Promoção da circularidade na construção

Por sua vez, José Gomes Mendes, Diretor Executivo da Fundação Casais, concentrou a sua intervenção na promoção da circularidade no setor da construção. O responsável da Fundação Casais destacou a importância de reintroduzir recursos na economia, reduzindo o custo financeiro e ambiental da deposição de resíduos e da constante extração de materiais.

“A extração, além de delapidar o património cultural, também é muito custosa para o ambiente. Toda a gente pensa que o processo de combustão gera muito CO2, e é verdade, mas ninguém pensa no dano ambiental e emissões de CO2 no processo de extração“, alertou.

José Gomes Mendes explicou, por isso, que “reduzir a quantidade de materiais utilizados e prolongar a vida útil dos edifícios” é extremamente necessário para promover a circularidade. Além disso, o diretor da Fundação Casais também mencionou a longevidade dos edifícios como um objetivo que deveria estar na mente de todos os intervenientes da indústria da construção, bem como a preocupação em construir edifícios de baixo carbono.

“Como posso ter um edifício com zero emissões? Os materiais de elevada intensidade carbónica estão de fora, mas os materiais de baixa intensidade carbónica têm que estar lá porque não é possível ter só materiais descarbonizados. Então como é que isto se consegue? Através da compensação desses materiais. Tenho que colocar lá materiais que eles próprios sequestraram carbono antes de entrar no edifício.

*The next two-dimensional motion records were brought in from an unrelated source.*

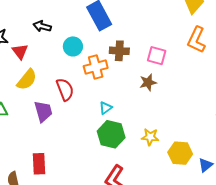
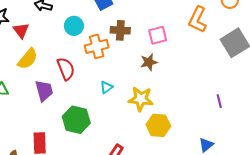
pink square: (157, 56) -> (158, 35), turned -30
green hexagon: (111, 134) -> (76, 120), moved
yellow star: (150, 137) -> (141, 99), moved, size x1.4
yellow hexagon: (180, 153) -> (158, 125), moved

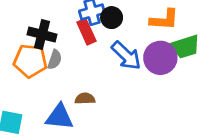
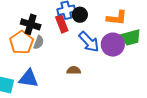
orange pentagon: (30, 61) -> (21, 42), turned 30
brown semicircle: (85, 99) -> (74, 70), moved
blue triangle: (59, 117) -> (29, 78), moved

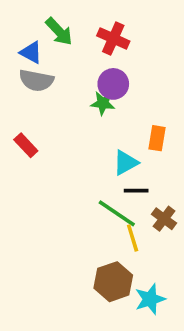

Eles já levam crédito, têm emissões negativas, como é o exemplo da madeira”, explicou.

Para o diretor da Fundação Casais, a mudança terá de passar pelos quatro setores “que fazem mexer o ponteiro”, nomeadamente o setor da alimentação, os processos de manufatura, o ambiente da construção e a mobilidade e transportes. “É preciso atuar nos setores que têm maior impacto. Mudar os nichos é bom, mas não fará a diferença necessária para aquilo que é a urgência do problema”, garantiu.

O peso da construção e dos transportes nas emissões do Porto

Na última intervenção do evento, Humberto Varum, Professor Catedrático da FEUP, abordou a importância de analisar as emissões provenientes da construção e dos transportes na cidade do Porto.

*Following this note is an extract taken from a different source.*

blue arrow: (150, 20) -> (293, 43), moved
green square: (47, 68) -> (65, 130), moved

O professor da FEUP ressalvou ainda que, ao discutir a descarbonização no setor da construção, é fundamental considerar não apenas os edifícios, mas também as pessoas envolvidas, nomeadamente os utilizadores finais, os agentes imobiliários, as pessoas ligadas à própria construção e ao projeto. Humberto Varum enfatizou a necessidade de haver um trabalho conjunto para se reduzir as emissões e alcançar a neutralidade carbónica.

Foram elogiadas a preocupação e dinâmica que município do Porto tem tido em antecipar os objetivos da Comissão Europeia. E para tal se tornar realidade, o professor alertou para a necessidade de maiores avanços não só no setor da construção, mas também nos transportes. “Os ativos municipais geram 6% de GEE de toda a cidade do Porto. Dentro das emissões totais da cidade, os edifícios residenciais e comerciais geram 50% da totalidade e os transportes geram 40%. Estes são, de facto, os dois grandes vetores que temos de atacar.”

As melhorias na eficiência de redes de transporte, o investimento em sistemas fotovoltaicos residenciais, em edifícios multifamiliares e infraestruturas; a aposta em materiais naturais, particularmente a madeira; a aquisição de certificados de sustentabilidade; o estabelecimento de relações entre os intervenientes da construção e universidades; e, ainda, o investimento na reabilitação, foram algumas das soluções apresentadas pelo professor para fazer face a este desafio.